Few people will step up and anoint him the songwriter of a generation, or point to him as a trailblazing musician; but most of us who love music can point to his influence in our lives. Even if it is nothing more than the top-40 hits from his 1981 album The Innocent Age ("Run for the Roses," "Leader of the Band," "Same Old Lang Syne"), all of us have probably been affected by this extraordinary artist.

It is a little more personal for me. I only saw the man in concert once, but there was one performance of his I'll never forget. It was a wet night in the summer of 1985. I was sitting on a screened-in porch with my girlfriend, watching it rain. The old Pioneer turntable playing in the background had this really cool repeat function that allowed you to play the same side of an album multiple times. Side A of Fogelberg's "High Country Snows" played over and over and over again, for probably an hour or so, while I screwed up the courage to ask this lovely woman to be my wife.

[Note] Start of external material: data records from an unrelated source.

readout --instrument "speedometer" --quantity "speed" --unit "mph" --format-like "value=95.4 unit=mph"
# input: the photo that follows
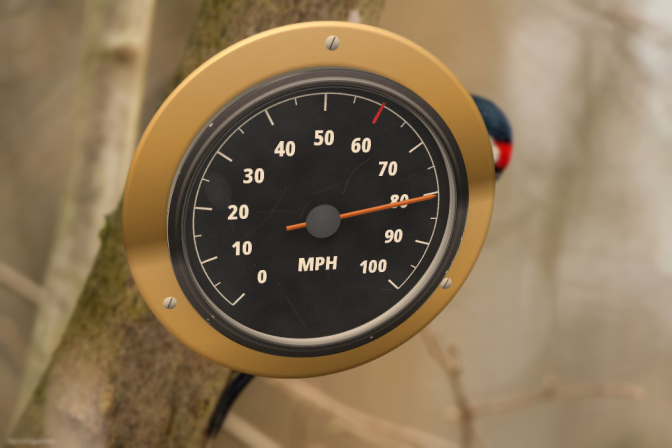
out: value=80 unit=mph
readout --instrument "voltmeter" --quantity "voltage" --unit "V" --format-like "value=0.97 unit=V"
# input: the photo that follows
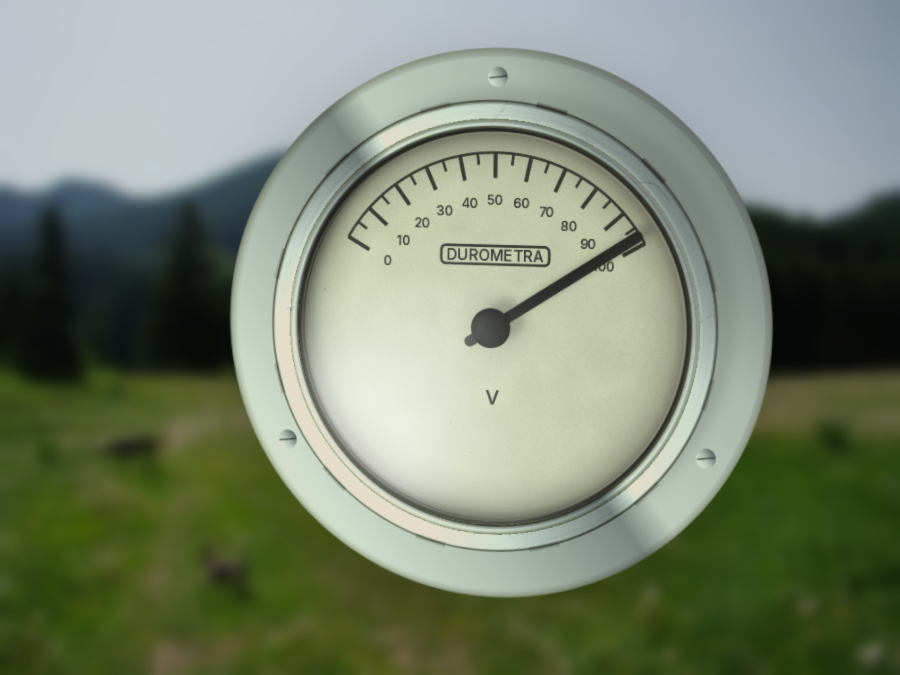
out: value=97.5 unit=V
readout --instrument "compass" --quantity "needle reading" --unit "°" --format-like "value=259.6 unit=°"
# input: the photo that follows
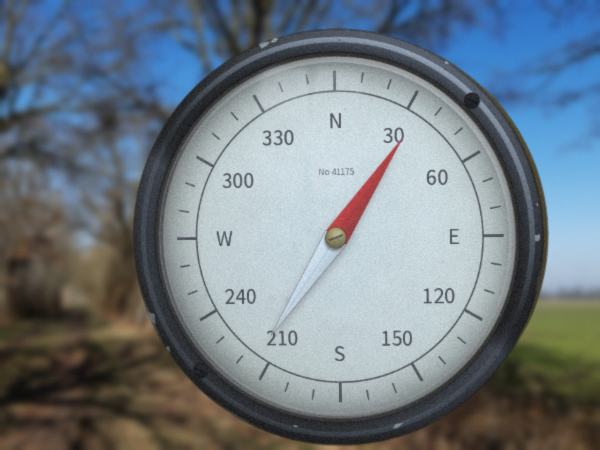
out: value=35 unit=°
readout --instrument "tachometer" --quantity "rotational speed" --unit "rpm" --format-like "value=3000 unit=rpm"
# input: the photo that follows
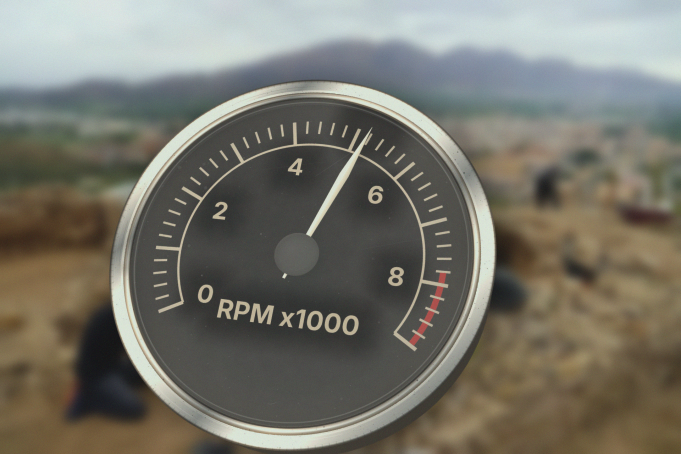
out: value=5200 unit=rpm
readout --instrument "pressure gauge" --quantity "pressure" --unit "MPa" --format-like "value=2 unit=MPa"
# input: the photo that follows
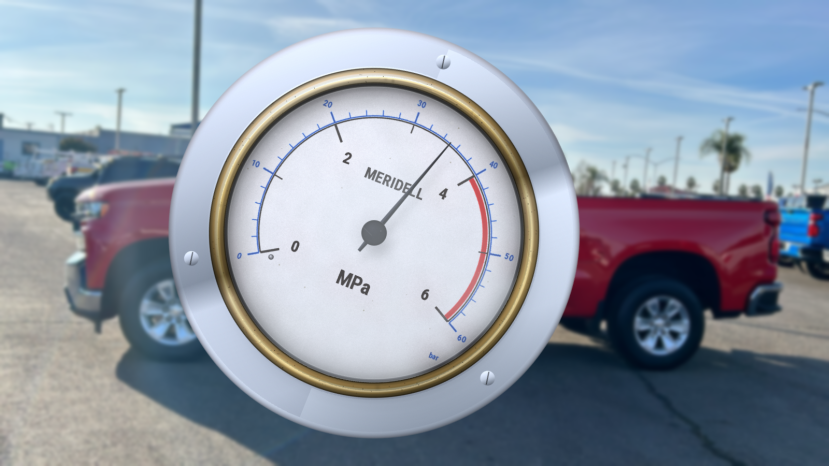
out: value=3.5 unit=MPa
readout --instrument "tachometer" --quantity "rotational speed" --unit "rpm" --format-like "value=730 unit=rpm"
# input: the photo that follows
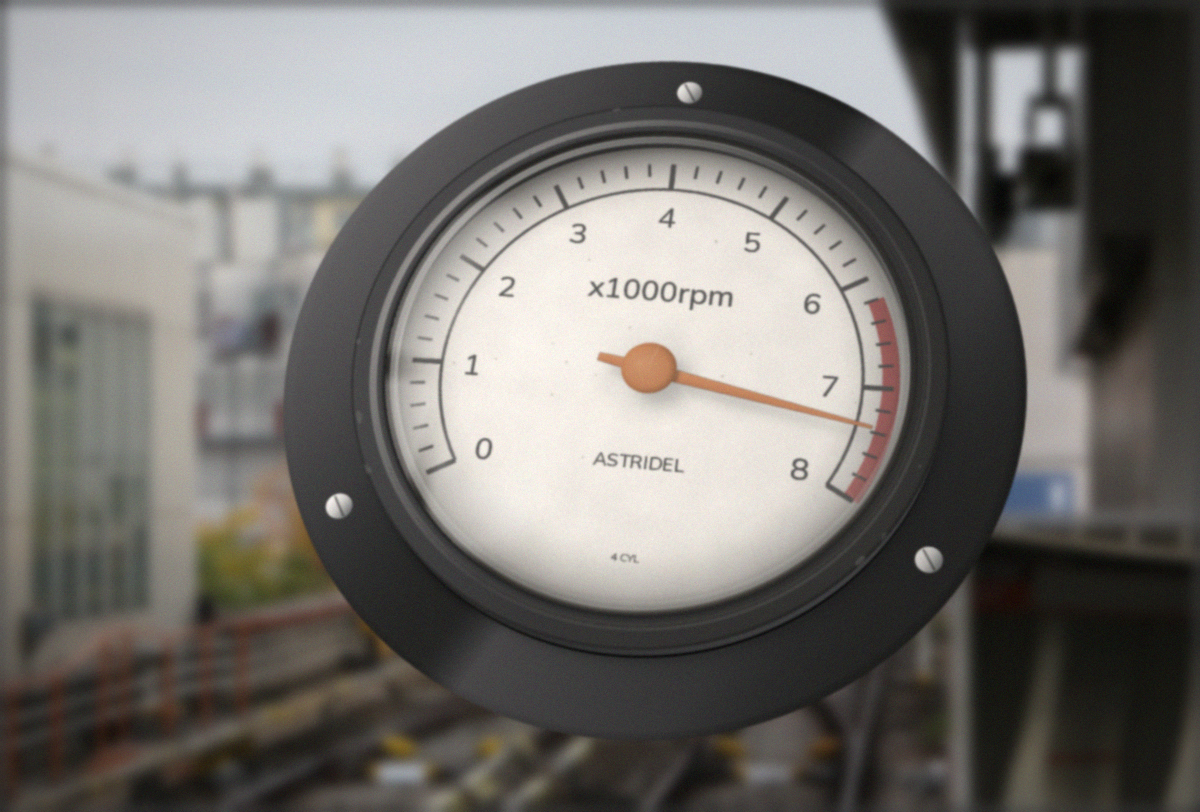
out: value=7400 unit=rpm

She said yes. I have always given Dan some credit for the grace shed on me that night.

It's only fitting that I mention his death here, since--some of you may remember--Dan Fogelberg was the first songwriter I ever quoted on this blog...my very first post.

I have to leave you with the lyrics from his song, "The Reach:"


It's Maine, and it's Autumn, the birches have just begun turning
It's life and it's dying
The lobstermen's boats come returning with the catch of the day in their holds
And the young boy is cold and complaining
The fog meets the beaches and out on the Reach it is raining
It's father and son, it's the way it's been done since the old days
It's hauling by hand ten miles out from the land where their chow waits
And the days are all lonely and long and the seas grow so stormy and strong but...
The Reach will sing welcome as homeward they hurry along

(Chorus)

And the morning will blow away as the waves crash and fall
And the Reach like a siren sings as she beckons and calls
As the coastline recedes from view and the seas swell and roll
I will take from the Reach all that she has to teach to the depths of my soul
The wind brings a chill, there's a frost on the sill in the morning
It creeps through the door
On the edge of the shore ice is forming
Soon the northers will bluster and blow
And the woods will be whitened with snowfall
And the Reach will lie frozen for the lost and unchosen to row

(Chorus)


Dan Fogelberg, may you reach no more.
May you discover what a heaven is for.